Znowu, po latach, jestem w Izraelu. Szczególny naród, szczególny kraj. Żydowska wyspa na arabskim oceanie – patrząc z demograficznego punktu widzenia. Który to mój pobyt w regionie zwanym w Polsce Bliskim Wschodem a na całym zachodnim świecie – „Środkowym Wschodem”? Ósmy? Dziewiąty? W tym jednak dwa pobyty w Autonomii Palestyńskiej, raz jako oficjalny obserwator wyborów z ramienia Parlamentu Europejskiego. Kto jeździ tylko do Izraela, a nie był nigdy w Autonomii, na Zachodnim Brzegu w strefie Gazy lub kto jeździ tylko do Autonomii, a nie rozmawia z Żydami w Tel-Avivie, Jerozolimie czy opiewanej przez Marka Hłaskę Hajfie, nie zrozumie relacji izraelsko-palestyńskich wciąż przecież przypominających węzeł gordyjski.
Pamiętam rożne wizyty na ziemi izraelskiej, na której zresztą coraz więcej jest Palestyńczyków (wyższy wskaźnik urodzin, mimo że w tradycyjnych rodzinach żydowskich też jest on duży). Wtedy, gdy obserwatorom na wybory dawano kamizelki kuloodporne. Wtedy, gdy pojechałem do Hebronu, obawiając się nie tyle strać Żydów z Palestyńczykami, ale walk pomiędzy Żydami: osadnikami, zwykle bardzo religijnymi i żołnierzami izraelskimi, którzy musieli usuwać ich z nielegalnie zajętych domów ‒ wbrew planowi pokojowemu uzgodnionemu z Palestyńczykami.
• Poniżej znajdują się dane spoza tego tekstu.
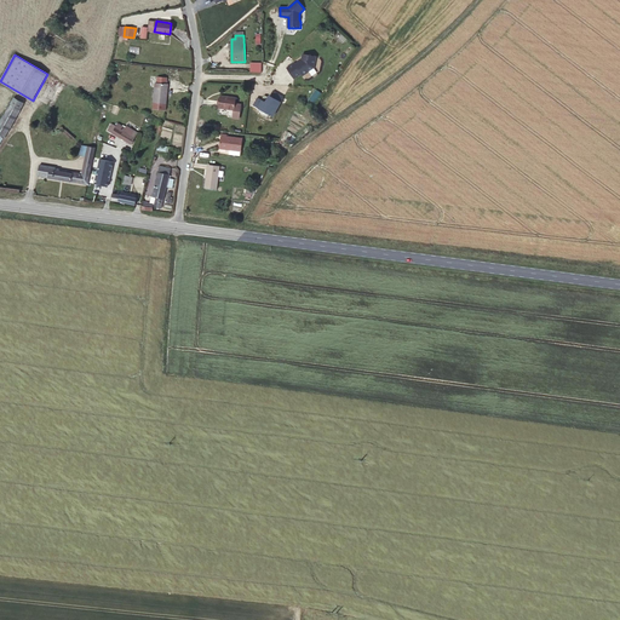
[(294,63),(287,69),(294,79),(302,74),(303,76),(309,73),(308,72),(314,68),(315,57),(303,55),(300,62),(296,65),(294,63)]
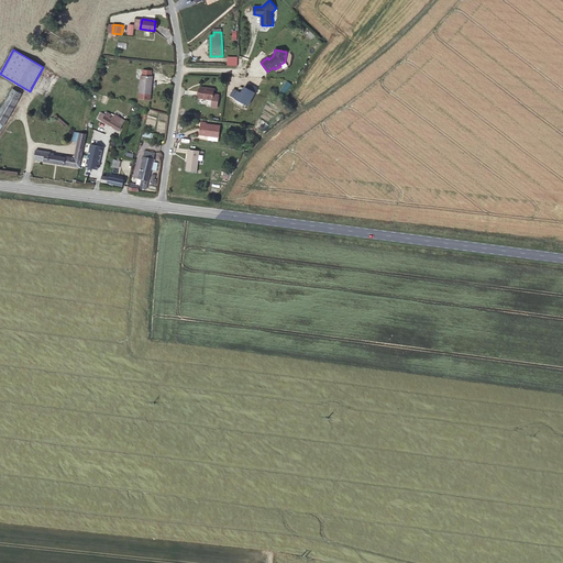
[(228,57),(228,66),(238,66),(238,57),(228,57)]
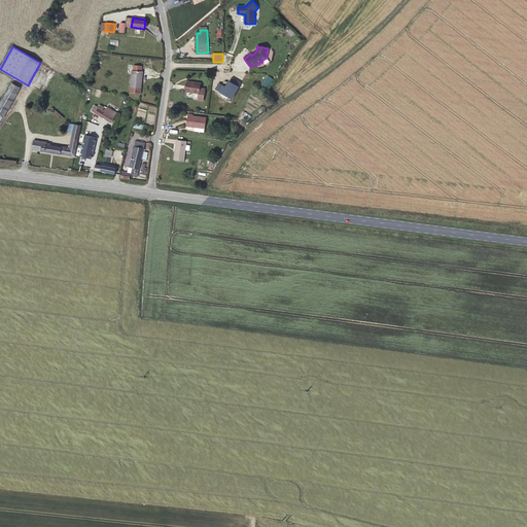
[(130,93),(140,94),(143,71),(132,70),(130,93)]
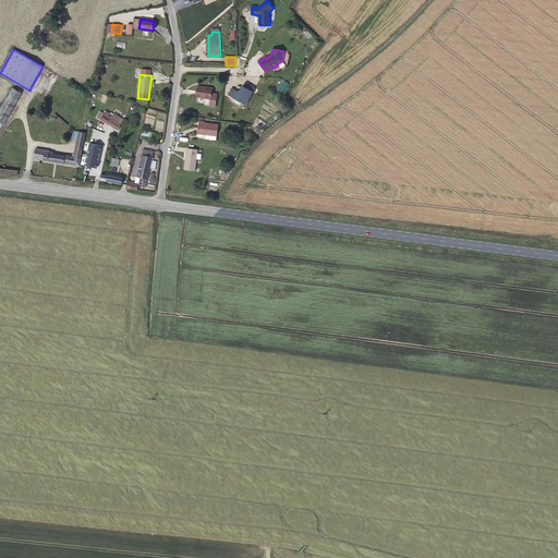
[(279,89),(283,92),(289,83),(283,80),(279,89)]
Wtedy, gdy przyjął mnie sędziwy prezydent Szimon Peres. Wtedy, gdy rozmawiałem z Polkami, żonami Palestyńczyków z Autonomii, przerażonymi o los swoich rodzin i poczuwających się do polskości dzieci.
Tym razem byłem w Izraelu jako przedstawiciel AECR czyli Alliance of European Conservatives and Reformists ‒ europejskiej partii zrzeszającej ugrupowania konserwatywne, eurorealistyczne i wolnorynkowe (a wśród nich brytyjska, rządząca Partia Konserwatywna, polski PiS, założony przez byłego prezydenta Czech Vaclava Clausa ODS, rządząca Turcją partia prezydenta Erdogana i premiera Davatoglu AKP oraz szereg innych ugrupowań zarówno ze „starej”, jak i „nowej” Unii, ale też państw, które w UE nie są, choćby cztery partie z Kaukazu Południowego, Partia Postępu rządząca Islandią czy ugrupowanie z Bośni skupiające miejscowych Chorwatów).
Rozmawiamy z ugrupowaniem, które jest główną partią rządzącej koalicji, zresztą kolejny raz. Mowa o Likudzie – partii premiera Benjamina „Bibi” Netanjahu. Pamiętam go, gdy przyjechał do Polski w 1998 roku i razem szliśmy w Marszu Żywych w Auschwitz. Już wtedy był premierem. Niestety, szliśmy osobno: Netanjahu z izraelską ekipą, a ja jako minister do spraw europejskich i szef KIE z premierem Buzkiem. Szkoda, że nie był to Marsz bardziej wspólny.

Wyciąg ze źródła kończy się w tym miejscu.